I am a beginner in "iOS", as will become clear from this question!! I am writing unit tests for my iOS app. I am trying to set the UITextField from the test class. Every time I set the username textfield text from the test case it returns null. Is there no way I can do this? I don't really want to change the code in my controller class for a test!

All the examples online create an instance of a class and set the text like below except using @synthesize (which I thought wasn't needed in "iOS7"), why is it returning null?

Code in Controller.h :

 @property (nonatomic, retain) IBOutlet UITextField *username;

Test Case class :

  SignUpViewController *viewController = [[SignUpViewController alloc]init];
viewController.username.text = @"username@example.com";
username.text =null
도움이 되었습니까?

해결책

Since your property is declared using IBOutlet, I assume you're using storyboards for your views. If this is the case, then it's not an issue of the textField's text being nil, it's an issue of the whole textField being nil.

When a view controller is loaded from the storyboard, all your IBOutlets (provided they're hooked up correctly), are initialized for you. When running unit tests, there is no interaction with the storyboard, so your textField will not be initialized.
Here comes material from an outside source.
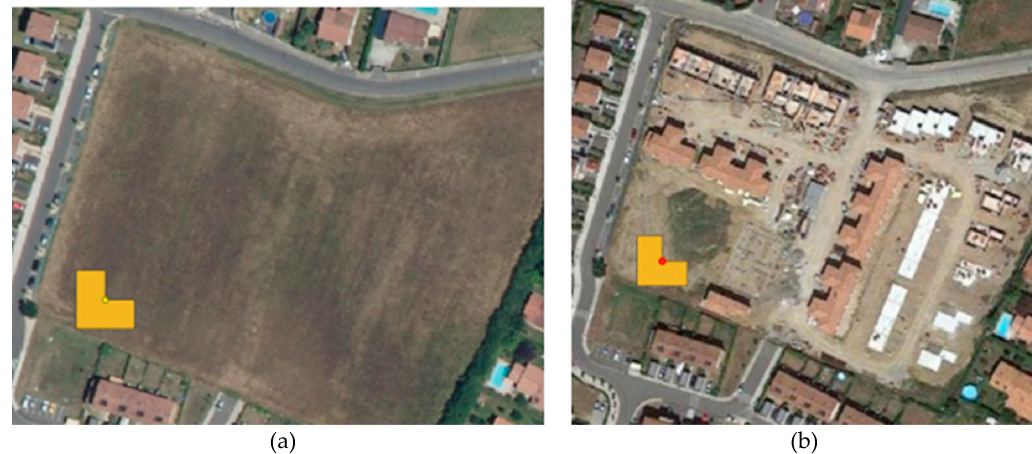
Figure 13: Example showing a change detected as residential by the CDS and considered as No change in the reference overlaid on an orthophoto for ( a ) 2016–Geoportal©IGN and ( b ) 2019-Geoportal©IGN.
To get around this issue, you can create and assign the textField yourself:

SignUpViewController *viewController = [[SignUpViewController alloc]init];
viewController.username = [[UITextField alloc] init];
viewController.username.text = @"username@example.com";

Or, even better, you could take a look at OCMock, and create and assign a mock text field in your unit tests.

다른 팁

You need to load the view first.

SignUpViewController *viewController = [[SignUpViewController alloc]init];
[viewController view]; // !!
viewController.username.text = @"username@example.com";

Just because a property exists, doesn't mean the instance variable that backs it has been created. That particular UITextField is a reference to an object loaded from a NIB file (see the IBOutlet attribute),so you probably want to initialize the view controller using:

NSString *nibname = @"SignUpViewController";     // JUST GUESSING!
SignUpViewController *viewController = [[SignUpViewController alloc] initWithNibName:nibname
                                                                              bundle:nil];

To get around this issue, you can create and assign the view of view controller yourself in unit tests class by writing this: let _ = self.mockSubject.view

Here mockSubject is the viewController.